Texas officials are warning health care providers to stop sending abortion pills into the state or risk fines and prosecution, as Attorney General Ken Paxton seeks to halt the flow of medicine that’s circumventing local restrictions.
Prosecutors wrote to three providers last week, including a California doctor and a Delaware women’s health clinic, citing evidence that they had sent the drugs that can end a pregnancy to women in Texas. They could be fined $100,000 for every violation of the state’s anti-abortion laws, according to the letters dated Aug. 14 that were shared with reporters in an email from Paxton’s office.
“If you refuse to comply, a formal investigation will be initiated, and the Attorney General may bring a lawsuit against you,” prosecutors told Debra Lynch, a nurse practitioner in Delaware and the founder of the women’s health clinic Her Safe Harbor.
Lynch, who has been the subject of media profiles in which she described sending pills to Texas, said she had legal representation and wasn’t worried about the warning.
“I don’t have room to be scared because women are literally dying,” she said in an interview, adding that the group previously received similar warnings from Louisiana and other states with abortion bans.
Abortion opponents are trying to whittle down sources for the pill mifepristone any way they can. Lawmakers in states across the country have introduced bills to classify it as a controlled substance and limit telehealth access. In 2025 legislative sessions, 32 bills to ban medication abortion and 38 bills limiting access were introduced, the most since Roe v. Wade was overturned in 2022, according to a tracker from the nonprofit research group Guttmacher Institute.
After pressure from religious groups, the big box retailer Costco Wholesale Corp. last week announced it would stop selling abortion pills, even in states where the procedure is legal. The company didn’t comment on the groups’ campaign but said that it hadn’t seen consumer demand for the medicine.
The Texas prosecutors cited evidence gathered from news reports or lawsuits when claiming the providers sent pills into the state. In a letter to California doctor Rémy Coeytaux, they referenced a civil lawsuit filed in July by a man who accused his girlfriend of violating state laws by using abortion pills to end two pregnancies. The lawsuit cited a Venmo receipt for the purchase of the pills from Coeytaux.
“You have been named in a recently filed lawsuit as having shipped abortion pills into the State of Texas,” prosecutors wrote to Coeytaux. He didn’t respond to a request for comment.
Lynch said the legal threats prompted her to urge women seeking mifepristone to do everything they could to avoid leaving a digital trail when purchasing the medication.
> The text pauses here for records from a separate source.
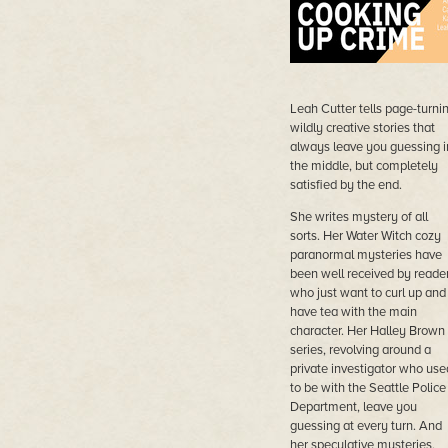
Leah Cutter tells page-turnin
wildly creative stories that
always leave you guessing i
the middle, but completely
satisfied by the end.
She writes mystery of all
sorts. Her Water Witch cozy
paranormal mysteries have
been well received by reader
who just want to curl up and
have tea with the main
character. Her Halley Brown
series, revolving around a
private investigator who use
to be with the Seattle Police
Department, leave you
guessing at every turn. And
her speculative mysteries,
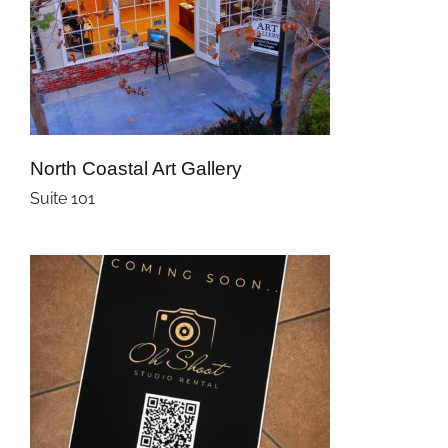
North Coastal Art Gallery
Suite 101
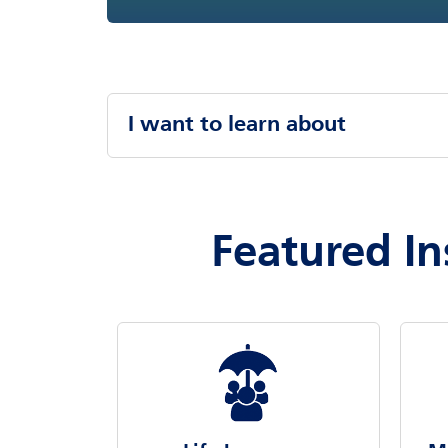
I want to learn about
Featured In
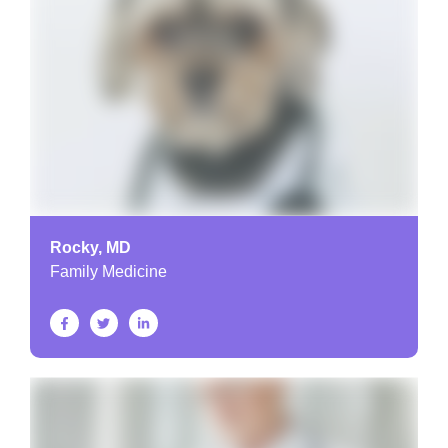
Rocky, MD
Family Medicine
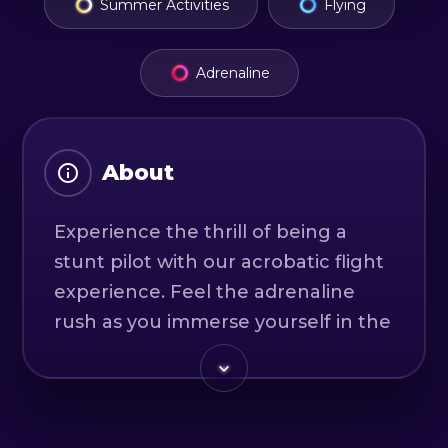
Summer Activities
Flying
Adrenaline
About
Experience the thrill of being a
stunt pilot with our acrobatic flight
experience. Feel the adrenaline
rush as you immerse yourself in the
forces of over 4G and start trying all
the basic acrobatic maneuvers like
tailspins, loops, tumbles and rolls.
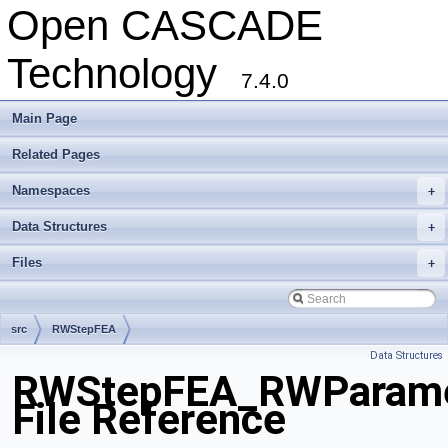
Open CASCADE
Technology
7.4.0
Main Page
Related Pages
Namespaces
+
Data Structures
+
Files
+
src
RWStepFEA
Data Structures
RWStepFEA_RWParamet
File Reference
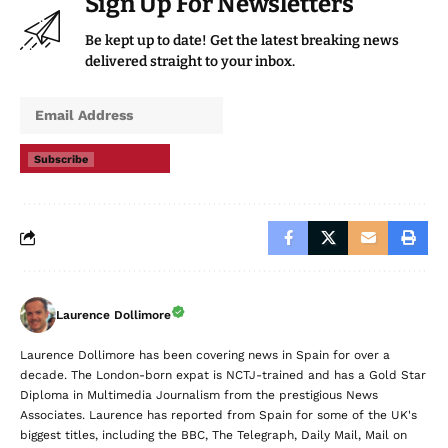
Sign Up For Newsletters
Be kept up to date! Get the latest breaking news
delivered straight to your inbox.
Subscribe
Laurence Dollimore
Laurence Dollimore has been covering news in Spain for over a
decade. The London-born expat is NCTJ-trained and has a Gold Star
Diploma in Multimedia Journalism from the prestigious News
Associates. Laurence has reported from Spain for some of the UK's
biggest titles, including the BBC, The Telegraph, Daily Mail, Mail on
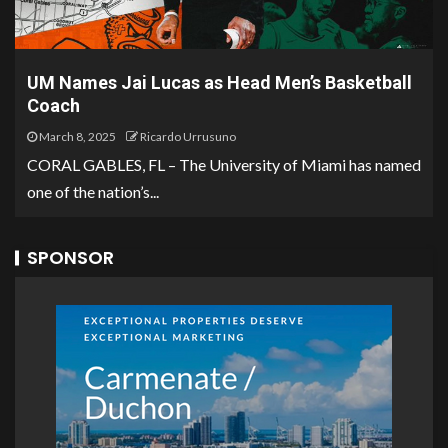
UM Names Jai Lucas as Head Men’s Basketball
Coach
March 8, 2025
Ricardo Urrusuno
CORAL GABLES, FL – The University of Miami has named
one of the nation’s...
SPONSOR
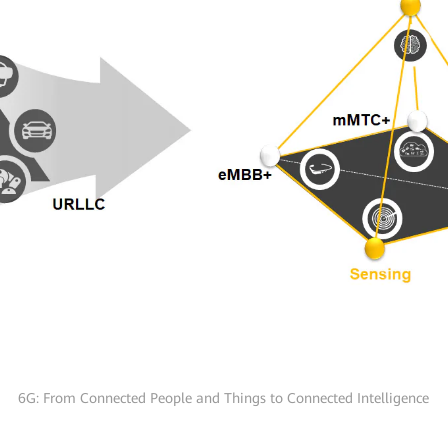
6G: From Connected People and Things to Connected Intelligence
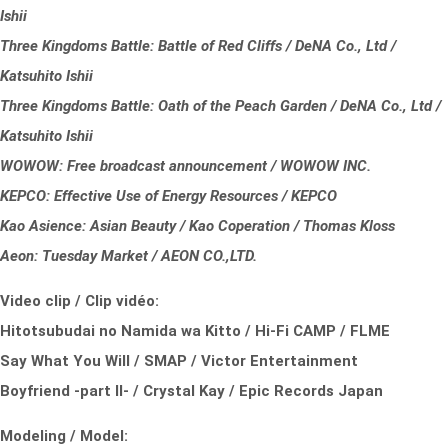
Ishii
Three Kingdoms Battle: Battle of Red Cliffs / DeNA Co., Ltd /
Katsuhito Ishii
Three Kingdoms Battle: Oath of the Peach Garden / DeNA Co., Ltd /
Katsuhito Ishii
WOWOW: Free broadcast announcement / WOWOW INC.
KEPCO: Effective Use of Energy Resources / KEPCO
Kao Asience: Asian Beauty / Kao Coperation / Thomas Kloss
Aeon: Tuesday Market / AEON CO.,LTD.
Video clip / Clip vidéo:
Hitotsubudai no Namida wa Kitto / Hi-Fi CAMP / FLME
Say What You Will / SMAP / Victor Entertainment
Boyfriend -part II- / Crystal Kay / Epic Records Japan
Modeling / Model:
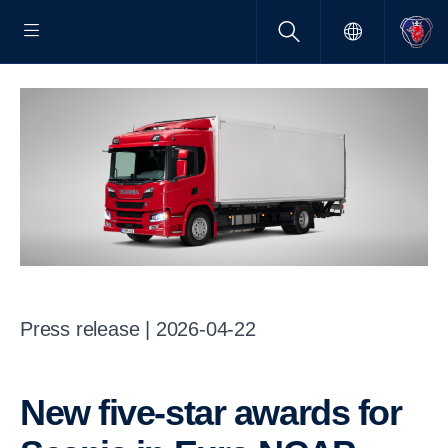
Press release | 2026-04-22
New five-star awards for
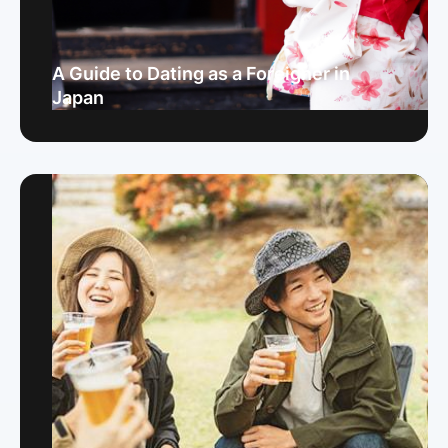
A Guide to Dating as a Foreigner in
Japan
She recommended ordering it over the phone rather than using the Internet.
She also sought to reassure women that the letter didn’t mean they would be arrested for purchasing the pills. Women aren’t prosecuted for having an abortion in the state, which targets abortion providers. Lynch said her clinic wouldn’t stop sending the pills to anyone who needed them, no matter where they were located.
“We will always provide safe access to abortion medications — right up until the last one of our providers is taking their last dying breath,” she said.